Galloway called a 'disgrace'
But the real drama of the Grassroots Out (GO) event came when Farage unveiled the group's surprise guest speaker, George Galloway. The Respect leader was heckled by some of the Eurosceptic crowd as he made his way to the podium and one man was reportedly removed from the hall by security after repeatedly shouting at the left-winger.
Dozens of attendees also quickly left the rally once Farage had introduced Galloway. Some of the people said they had trains to catch, but one right-leaning man branded the decision as a "f***ing disgrace" as he briefly spoke to IBTimes UK on his way to the Queen Elizabeth II Conference Centre exit.
Galloway spoke of his "admiration" for Farage when the Mayor of London candidate conducted a video interview with IBTimes UK just days before the GO rally, and the controversial figure said he "couldn't possibly comment" on whether he would speak at the event.
One of the Scot's former colleagues in the Labour party also addressed the London crowd. Kate Hoey, MP for Vauxhall, claimed Labour leader Jeremy Corbyn and shadow chancellor John McDonnell had been "stifled" into backing a pro-EU position by the party "machine".
"I would say to Jeremy and to our party's leadership that around the country there are millions of Labour voters and supporters who have been left without a voice on the most important issue of our lifetime," Hoey argued.
The comments came after the Eurosceptic crowd learnt of some other left-wing related news – that a "big" trade union would be announced as a supporter of GO on 22 February. The RMT and Aslef are currently the only two unions backing a Brexit, while the TUC and GMB are supporting the campaign for the UK to remain in the EU.
The GO rally was held as EU leaders and top civil servants wrapped-up Cameron's renegotiation in Brussels. The prime minister said the settlement meant Britain would never be part of a "European superstate" and claimed the deal gave the UK a "special status" inside the EU.
But Vote Leave, a group vying with the GO Movement for the Electoral Commission's official Brexit campaign designation, described Cameron's renegotiation as "hollow".

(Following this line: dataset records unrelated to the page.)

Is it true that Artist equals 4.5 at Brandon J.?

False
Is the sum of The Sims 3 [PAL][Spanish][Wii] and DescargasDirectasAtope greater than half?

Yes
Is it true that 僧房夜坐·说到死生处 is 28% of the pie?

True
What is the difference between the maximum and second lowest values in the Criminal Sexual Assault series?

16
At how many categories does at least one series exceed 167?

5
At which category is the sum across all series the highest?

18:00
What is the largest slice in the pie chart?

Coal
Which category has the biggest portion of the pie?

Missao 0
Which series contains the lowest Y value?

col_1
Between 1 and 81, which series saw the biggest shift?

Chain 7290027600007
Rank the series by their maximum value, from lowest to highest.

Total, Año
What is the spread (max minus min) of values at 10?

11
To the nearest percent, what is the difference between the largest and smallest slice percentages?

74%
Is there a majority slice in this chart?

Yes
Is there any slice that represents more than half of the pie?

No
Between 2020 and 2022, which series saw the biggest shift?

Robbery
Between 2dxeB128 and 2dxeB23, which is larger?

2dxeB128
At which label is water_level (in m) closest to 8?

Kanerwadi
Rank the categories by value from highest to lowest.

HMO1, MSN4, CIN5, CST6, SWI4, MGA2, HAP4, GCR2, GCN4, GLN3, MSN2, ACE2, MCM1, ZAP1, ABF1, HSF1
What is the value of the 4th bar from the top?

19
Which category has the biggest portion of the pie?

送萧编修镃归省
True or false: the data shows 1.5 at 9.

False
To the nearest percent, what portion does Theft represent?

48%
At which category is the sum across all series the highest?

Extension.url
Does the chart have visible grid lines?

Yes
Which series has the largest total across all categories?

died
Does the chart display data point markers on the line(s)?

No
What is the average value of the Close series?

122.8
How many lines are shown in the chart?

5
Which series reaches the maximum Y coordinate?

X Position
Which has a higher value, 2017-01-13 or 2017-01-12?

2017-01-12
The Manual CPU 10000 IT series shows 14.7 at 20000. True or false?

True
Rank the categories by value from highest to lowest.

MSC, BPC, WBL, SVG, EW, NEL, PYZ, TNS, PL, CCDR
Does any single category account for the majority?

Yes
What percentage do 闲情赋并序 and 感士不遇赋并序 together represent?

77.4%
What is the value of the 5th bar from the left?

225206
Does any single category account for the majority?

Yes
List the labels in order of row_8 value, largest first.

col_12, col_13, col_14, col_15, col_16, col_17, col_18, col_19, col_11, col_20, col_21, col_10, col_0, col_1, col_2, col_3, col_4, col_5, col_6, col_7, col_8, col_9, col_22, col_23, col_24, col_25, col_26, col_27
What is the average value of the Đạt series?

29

"Crucially, this deal is not legally binding and can be ripped up by EU politicians and unelected EU judges so it will have no more force than an unsigned contract," said Matthew Elliott, the chief executive of Vote Leave. "The only way to get real change is to Vote Leave and take back control – that is the safer choice."
Cameron is presenting the new deal to Cabinet meeting on the morning of Saturday, 20 February. Afterwards he is expected to free Cabinet members to support either the stay or remain campaign and then declare the EU referendum to be 23 June 2016.
The move will enable top Eurosceptic Tories, such as Work and Pensions Secretary Iain Duncan Smith and Justice Secretary Michael Gove, to publicly back a Brexit. The prime minister confirmed that Gove would campaign for a 'leave' vote at the historic ballot after addressing press in Brussels following the EU deal announcement.
Labour's Frank Field, who is also chair of the powerful Work and Pensions Committee, revealed his support for a breakaway from Brussels not long after Cameron's late night speech.
The latest online opinion from TNS, of more than 1,000 people between 11-15 February, gave 'leave' a three point lead over 'remain' (39% versus 36%), while 25% of respondents were undecided. A poll-of-polls created by the independent What UK Thinks group, using data from ICM, YouGov, ComRes, TNS and Ipsos MORI, shows opinion nearly evenly split at 51% in favour of remaining in the EU and 49% against.